### Exercise text:
════
Posted on 02/01/2006 7:36:28 AM PST by yankeedame
Bloom
You are correct, Bloom.
" It's a bit stunning to us over here how absolutely dominant the story is on every network and front page. I mean, you'd think we lost the entire 1st Marine Division or something."
This isn't surprising. Brokaw never really got worked up about 9/11 until someone sent him anthrax in an envelope.
I don't really care that Woodruff and his side-kick were hit. In fact, I believe there may be some divine retribution going on here to teach the left-wing anti-American MSM leeches about what our military really does in their behalf. Perhaps during his recovery - and he will recover because he is being offered the best medical care in the world - he will get to know personally US personnel who have been there and done that. Perhaps he will learn some humility and, just perhaps, this will change his attitudes toward the US military and what it is accomplishing in Iraq, and elsewhere all over the world, for the USA. If only he will have the courage to become a spokesman for the military.
Not a tinfoiler but all men should steer clear of Vargas. She's bad luck: Jennings, Cohn, Woodruff
Your observations are good ones and valuable ones.
════
### Task requirements:
• A. Repeat the forum thread's wording between "This isn't surprising." and "for the military.", inclusive.
• B. Carry on the forum thread beyond its last comment.
The records after this point are separate material and have no connection to the forum thread.
════
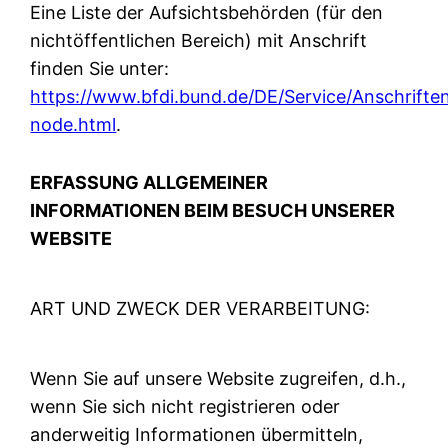
Eine Liste der Aufsichtsbehörden (für den
nichtöffentlichen Bereich) mit Anschrift
finden Sie unter:
https://www.bfdi.bund.de/DE/Service/Anschrifte
node.html
.
ERFASSUNG ALLGEMEINER
INFORMATIONEN BEIM BESUCH UNSERER
WEBSITE
ART UND ZWECK DER VERARBEITUNG:
Wenn Sie auf unsere Website zugreifen, d.h.,
wenn Sie sich nicht registrieren oder
anderweitig Informationen übermitteln,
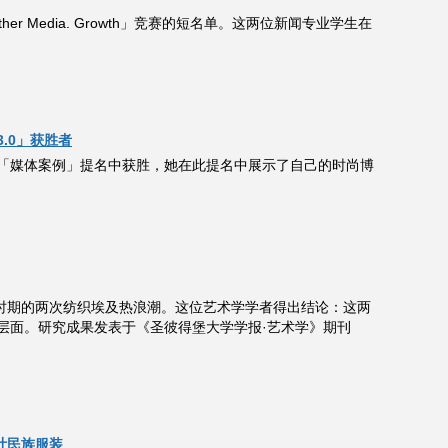
Together Media. Growth」竞赛的短名单。这两位新闻专业学生在
e3.0」获胜者
оде 3.0」的「媒体案例」提名中获胜，她在此提名中展示了自己的时尚博
世纪前三分之一时期的两次纺织埃及热浪潮。这位艺术学学者得出结论：这两
层面。研究成果发表于《圣彼得堡大学学报·艺术学》期刊
设计民族服装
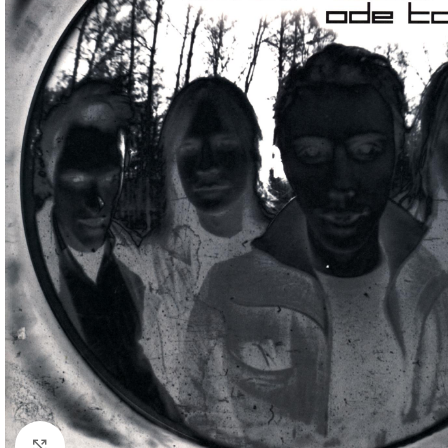
Klick zum Vergrößern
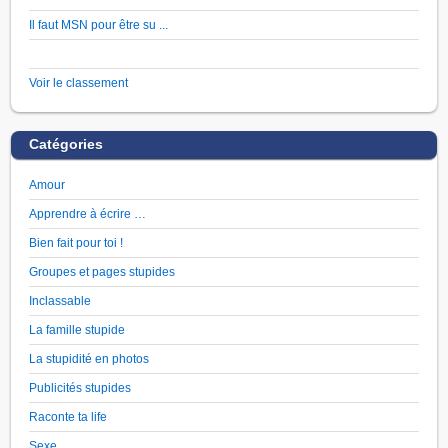
Il faut MSN pour être su ...
Voir le classement
Catégories
Amour
Apprendre à écrire …
Bien fait pour toi !
Groupes et pages stupides
Inclassable
La famille stupide
La stupidité en photos
Publicités stupides
Raconte ta life
Sexe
════
### Solved tasks:
• A.
This isn't surprising. Brokaw never really got worked up about 9/11 until someone sent him anthrax in an envelope.
I don't really care that Woodruff and his side-kick were hit. In fact, I believe there may be some divine retribution going on here to teach the left-wing anti-American MSM leeches about what our military really does in their behalf. Perhaps during his recovery - and he will recover because he is being offered the best medical care in the world - he will get to know personally US personnel who have been there and done that. Perhaps he will learn some humility and, just perhaps, this will change his attitudes toward the US military and what it is accomplishing in Iraq, and elsewhere all over the world, for the USA. If only he will have the courage to become a spokesman for the military.

• B.
I think the big big picture of journalism is the culture and the ownership/management.
I say the culture because I think all institutions have a corporate memory. Congress gets used to a life of privilege. Baseball gets used to spitting in the dugout and adjusting things while in the field. Hockey gets used to stars without a full compelement of teeth. Academia gets used to tweed jackets with patches on the elbows. These traditions gets passed on and replicated and they become very ingrained. Journos get used to leftist diatribes and anti-Americanism. And it's hard to change that in short time - maybe even in a generation.
And also management and ownership plays a huge role. In the final analysis all these newshounds and newsbabes server at the pleasure or lack thereof of the owning corporation. The lefties probabably gravitate to the places that they know they'll be appreciated but even if that weren't the case, one adapts to please the boss. It's an old story. Fred Flinstone had to do so with his boss at the quarry and George Jetson had to kiss Mr. Spacely's ass.
So until the culture changes and the management/ownership changes (which is a bit of a chicken and egg problem itself as the reporterettes at some point grow up to be editors and managers) the leftist machine will self-perpetuate.
This is exactly what I have been thinking.
Good point, and it also was the basis for Chrstiane Ammanpour's self-centered tirade on Larry King the other night. The press mostly lives in an alternate universe.
By the way, lots of other civilians besides Woodruff go outside the wire on a daily basis in Iraq. I have respect for all of them, but at the same time assume they know the huge risks they are taking. Most do.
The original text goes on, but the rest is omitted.